Sunday, July 15, 2007

Pride is NOT a good thing.

You think God has it easy, watching out for people like me? Hell no. I'm pretty sure that on any given day there are tons of people with the sin of pride who go around thinking--"oh right, like anyone is watching."

I SUCK at being humble, and I know it. Although I do try when I go to my second job (yes, I have two jobs and write. *sigh*). I wear the "nice person" glasses, and I let my hair frizz up, and I swear...people go around other people to get to me--because I'm so NICE-looking. I look like someones aunt, I'm so nice. They want to ask me if I can help them, 'cause they know for sure that sweet as I am (like Mrs. Claus??!!) I will surely help them find that (insert one) patio set, bobble-headed Spiderman toy, or Shower to Shower body powder. Even though nobody uses bath powder anymore, and Spiderman is clearance.

But...I think I'm a good writer.

I try to be humble.

I try to accept crit and learn from it. I don't think I've...in the last few years? heard or learned things that I can't use to grow my writing.

But--edits are hard.

It's not that I don't understand the "why". It's the whole "hey? I thought that was good" bit of world-view adjustment I'm going through. I'm not whining (lol, to anyone but my CP, the Space Cowboy--who out of the goodness of his heart, lets me text him when I'm down, or call him when I'm ready to implode and can't stop shaking because I just read something that needs to go "in" the input side and process through to...the "yeah, I'm okay with that" side)but...I've been thinking a lot. Not hard to do when the only things working on me are my hands and some muscle memory.

Things happen for a reason. Like Twelve Step.
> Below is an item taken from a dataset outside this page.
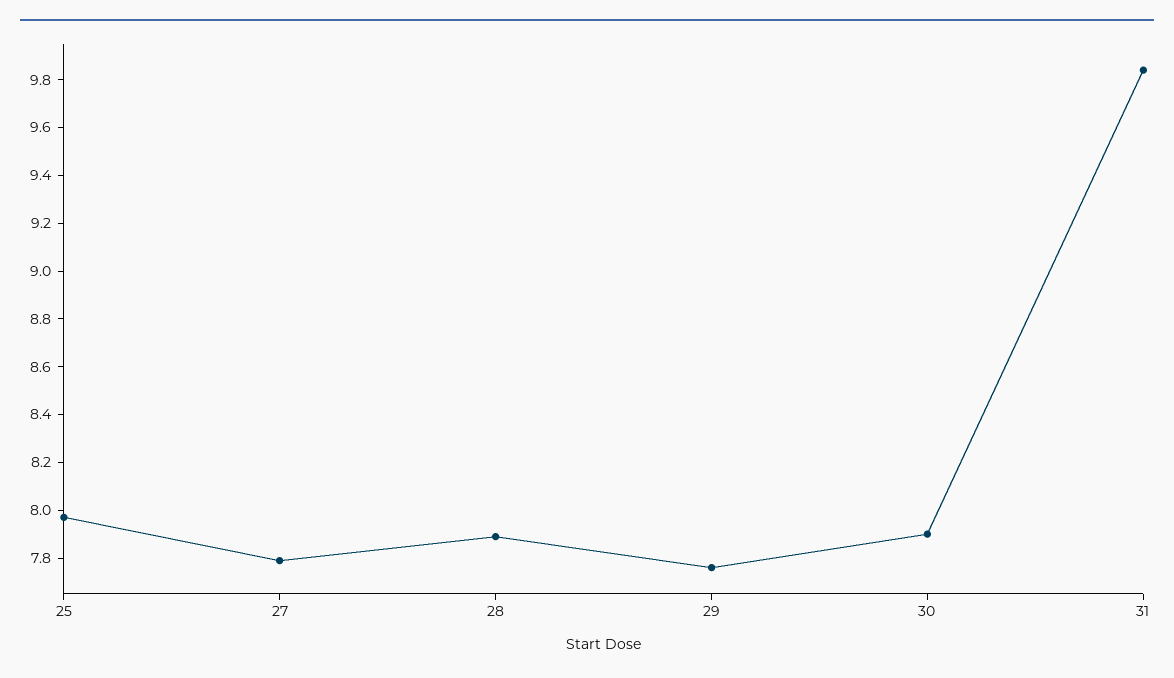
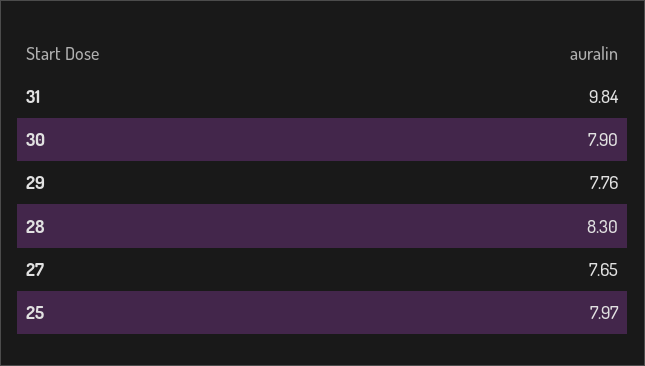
27: 7.8 -> 7.65
28: 7.9 -> 8.3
You've got to get to that point--that low down, sprawled out on your belly, please-just-help-me point where the only direction left is up--before you can start on that second growth stage, like a caterpillar turning into a butterfly.

When I did my regency set adventure/suspense (yeah, Cowboy--I'm talking about the one where Sarah climbs through the window to find Dameral drunk), I wasn't very good. Sure, there were bits where I wasn't bad. But...overall. I was bad. Omni POV, bad transitions. Rotten continuity. Although the names were good. I've always been good at names. Over the next five years, I thought I'd gotten better. I studied everything I could get my hands on, went wildly in the wrong direction--found Gina Welborn and got back on track. (thank you, Gina) And found my editor.

Who is a prize in herself.

I always tell people, "be careful what you wish for."

Like a gift where you cut your hands on the wrapping paper. I'm learning and bleeding.

I use "ing", (God...I never realized how much) and what I thought was a damned tight plot isn't as airtight as I'd hoped.

BUT, and it's a good BUT. I read through a whole bunch of edits tonight, and without the extraneous garbage, I was impressed. Hey! (hubris or not) I'm actually quite good. I felt something. Just like in a "real" book.

Now I'm thinking...do other people go through this? Does it always hurt? I keep coming across threads on RD where people talk about how editors aren't out to get you, and they're trying to make your book better. I know that. But, they don't talk about how--even if you want to be part of that team, if you want to work through your edits, if you want and want and want so badly that anything that can help is gladly accepted--it still hurts.

Even though I was on the point of letting go of HOT CONTRACT and pushing through with my current rough (if I hadn't sold HC to WRP)now I'm back with Keegan and Jen and all the rest of DalCon, and they're mine again.

Sometimes....like tonight, all I could do was sit and hope somebody buys my baby. Because right now--I need a cervical block.

1 comment:

Jennifer McKenzie said...

YES!!!!! I went through this. Every author I've talked to goes through this.
After critiquing and polishing a ms, when an editor STILL sends back several comments, inserts and deletions, it's difficult.
Whining during edits is NORMAL.
Mine was repetitive words--felt, move, pull, pushed--all passive. AND I had to work on my -ing words too.
By the time this book comes out, it will ROCK. So hang in there and think of it like an inventory in the twelve steps. It doesn't FEEL very good in the process, but when it's all done, it feels AWESOME.
After reading some of the exerpts on RD, this one is going on my "Oh Goody List To Buy".